Serum bile acid tests may be performed in animals with evidence of liver disease.
Exploratory abdominal surgery (laparotomy) is often considered if other diagnostic tests are inconclusive, or if a disease is suspected that requires corrective surgery. It is sometimes needed to reach a conclusive diagnosis.
Symptomatic or empirical treatment may be tried in some cases of chronic diarrhea, especially if initial diagnostic tests are inconclusive and the animal is feeling well and relatively stable. Empirical treatment does not replace the need to define the exact cause of the chronic diarrhea, it at all possible. Empirical treatment may include one or more of the following:
Deworming for intestinal parasites, which do not always show up on routine fecal tests
Short course of antibacterial sulfa drugs for coccidiosis and trichomonads, especially in kittens and young cats
Changing the diet to a high-fiber diet if large bowel diarrhea is present or to a hypoallergenic diet if small bowel diarrhea is present
Supportive therapy for ill, malnourished and unstable patients may involve hospitalization with intravenous fluids, and supplemental nutrition and vitamins.
Plasma transfusions and infusion of other dense fluids may be required for animals with low protein levels.
Intestinal protectants, antacids, and antivomiting drugs may be administered while results of diagnostic tests are pending, etc.
Motility modifiers (medications that effect he movement of food through the intestinal tract) may be tried in some cases.
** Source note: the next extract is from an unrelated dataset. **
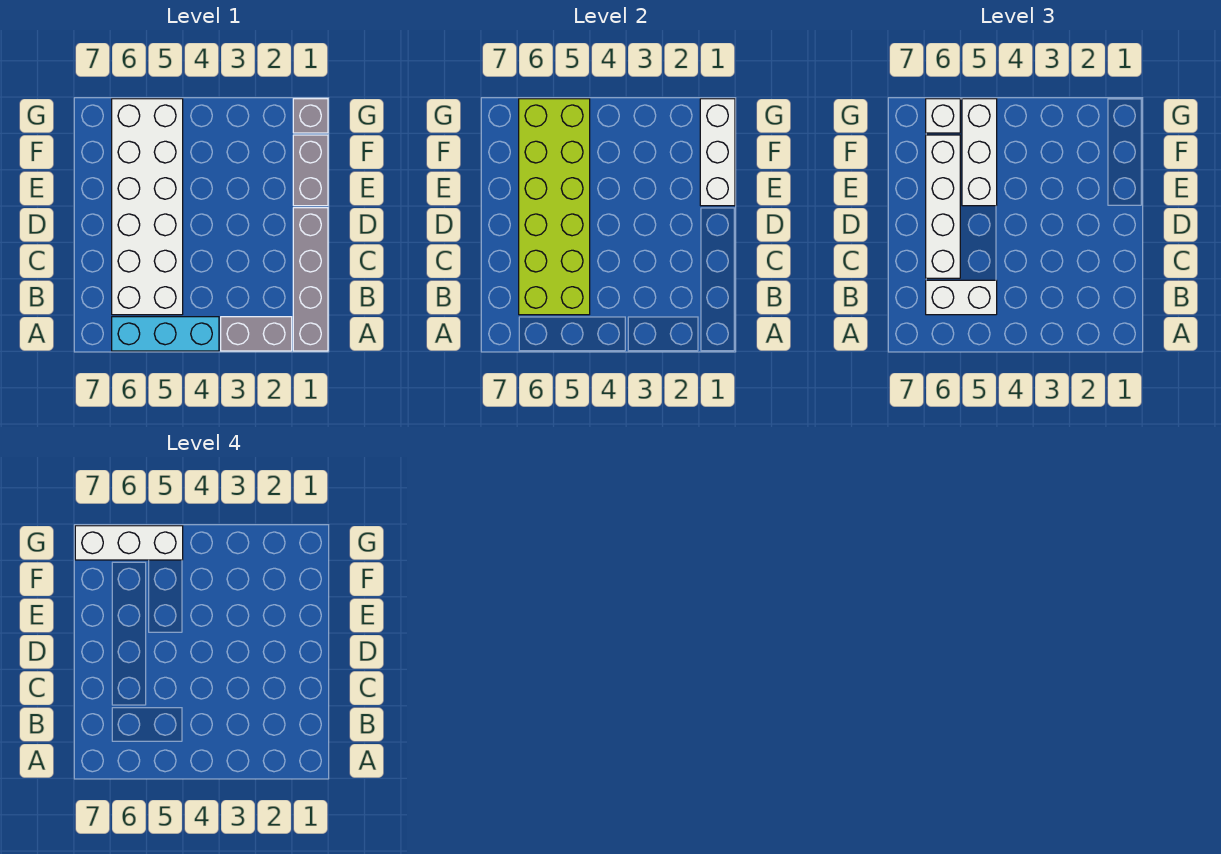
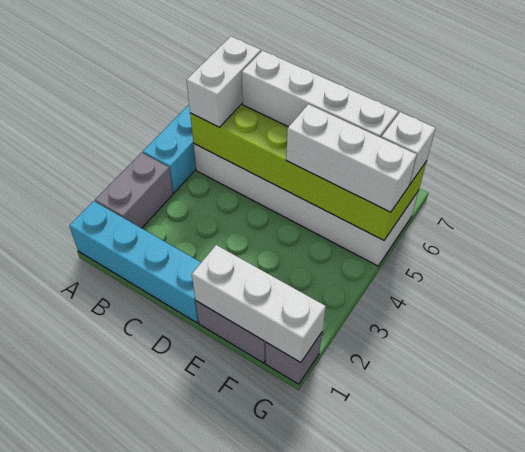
grey brick A1:D1 level 1 -> cyan brick A1:D1 level 1
white brick G5:G7 level 4 -> none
Specific therapy of most cases of chronic diarrhea depends upon reaching a definitive diagnosis as to the cause, and then instituting therapy for that cause. Such therapy varies widely and can involve medications, dietary changes and surgery:
Deworming agents are required for intestinal parasites.
Products used for protozoal parasites include sulfa drugs for coccidiosis and metronidazole for giardiasis.
Antibiotics are administered for bacterial infections, small intestinal bacterial overgrowth, and some forms of colitis.
Antifungal drugs (e.g. ketoconazole, itraconazole) are given for fungal infections.
Corticosteroids and dietary manipulation may be necessary for inflammatory bowel disease, lymphangiectasia, and other immune-mediated inflammatory disorders.
Dietary manipulation is helpful in cases of dietary intolerance, food allergy, colitis, short bowel syndrome, and irritable bowel syndrome.
Chemotherapy, radiation therapy or surgery may be helpful in certain cases of cancer.
Surgical exploratory is indicated to correct causes of chronic obstruction, intussusception, cecal inversion, remove foreign bodies, etc.
For some diseases, especially the viral infections, no specific therapy exists and supportive therapy is the primary treatment.
Intravenous fluid therapy and specific treatments for any liver and kidney disorders may be indicated.
Motility modifiers (medications that effect the movement of food through the intestinal tract) may be helpful in cases of irritable bowel syndrome.
Supplementation with cobalamin, folate and other vitamins is often required in the malabsorption/maldigestion diseases.
If lead poisoning is diagnosed antidotes may be started either orally or by injection.
Keep in mind that the resolution of chronic diarrhea is usually gradual with treatment. In a few cases, despite a correct diagnosis and proper therapy, diarrhea may not completely resolve or may worsen, especially in patients with cancer.
It is important to monitor your pet closely if he/she has chronic diarrhea. Pay particular attention to stool volume and character, the frequency of defecation, and any straining to defecate. Note the presence of any blood or mucus in the stool. Also monitor the cat's body weight, appetite and activity level.
Administer all prescribed medications exactly as ordered by your veterinarian. Notify your veterinarian if you have any problems medicating your pet.
Repeated follow-up examinations, fecal tests and blood tests may be needed to bring the chronic diarrhea under control and prevent it from returning.